What specifically are your concerns with the new administration? 

We were upset by all the negative rhetoric and the way in which many people were being talked about during the election cycle, ie. immigrants, minorities, women, and veterans. And when we learned about the Women's March on Washington, something really resonated for us. And we wanted to have that opportunity here in our communities for those who are unable to travel to D.C. for the march.

You're a teacher. What have you heard from students this election cycle? 

There's been some different things. Directly following the election, there were a lot of celebrations, but there were a lot of kids who were really concerned. You had someone as our president-elect who was displaying a lot of bullying behaviors and we try as teachers to teach children that you treat others the way you want to be treated and some of them were seeing the president-elect act in ways that were negative and wondering if that's OK to do. So we did have some saying now that Trump's president, I can do these things. But we had a lot of other kids saying that have to be respectful and respectful of our common man. So there are all different kinds of concerns on either side.

In the three months since the election, do you feel like you've been able to understand why people voted for him? 

I think so. I've done some research myself and I think that there were many concerns that were not being met, people felt they were not being heard. And particularly being in rural America, a lot of times it feels as though our voices aren't getting heard way up here. So I think Trump's rhetoric really did resonate with a lot of citizens. But that being said, we do hope that there's been so much progress during the Obama administration, and we do hope that progress will continue and not become stagnant with the new administration.

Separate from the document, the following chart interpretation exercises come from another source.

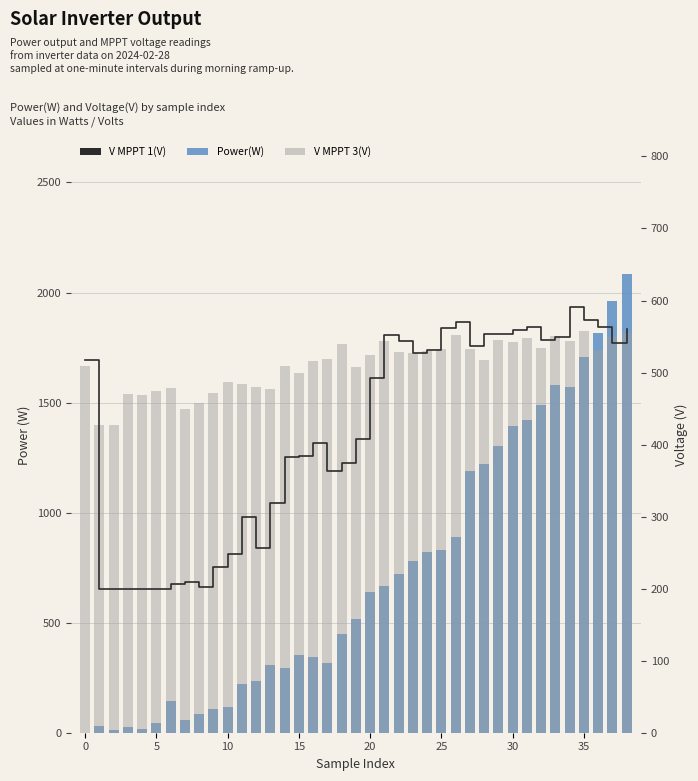

The V MPPT 1(V) series shows 237.3 at 16. True or false?

False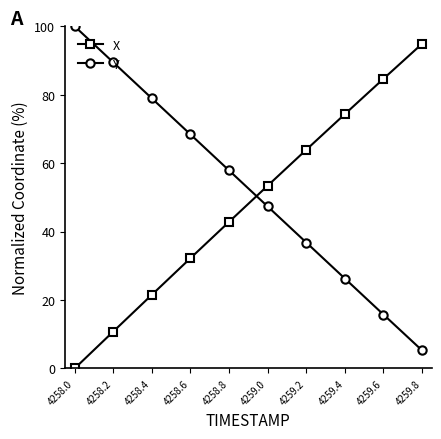

Rank the categories by X value from highest to lowest.

4259.8, 4259.6, 4259.4, 4259.2, 4259.0, 4258.8, 4258.6, 4258.4, 4258.2, 4258.0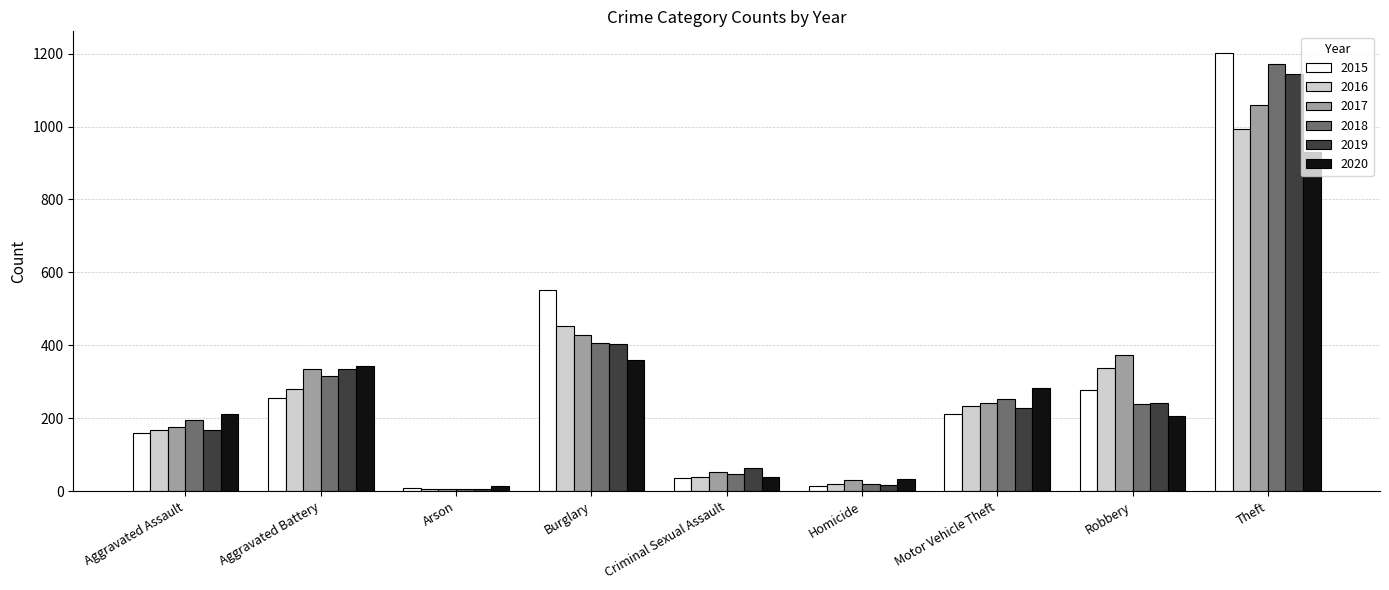

What is the difference between the second highest and second lowest values in the 2017 series?

399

What could Donald Trump say during his inaugural address that could reassure you or give you some hope? 

We hope to hear him begin to unite the nation and begin to bring people in communities together, rather than being divisive and aggressively fighting like he did during his most recent press conference. We really want to hear him speak with respect in reference to the rights of immigrants, minorities, women, and veterans, people living in poverty, and in communication with our neighboring countries, as well. I'm sure that every individual coming to these marches are coming with their own personal hope for what President Trump will speak about. This march is one of solidarity, with overriding principles of social and racial justice for all Americans.

What happens after the rally Saturday? Are you hoping this gets people more politically involved? 

Over 100 people have agreed to show up in Lancaster. From there, we hope to get together and get some ideas on how to press forward and continue fighting for the things we believe in.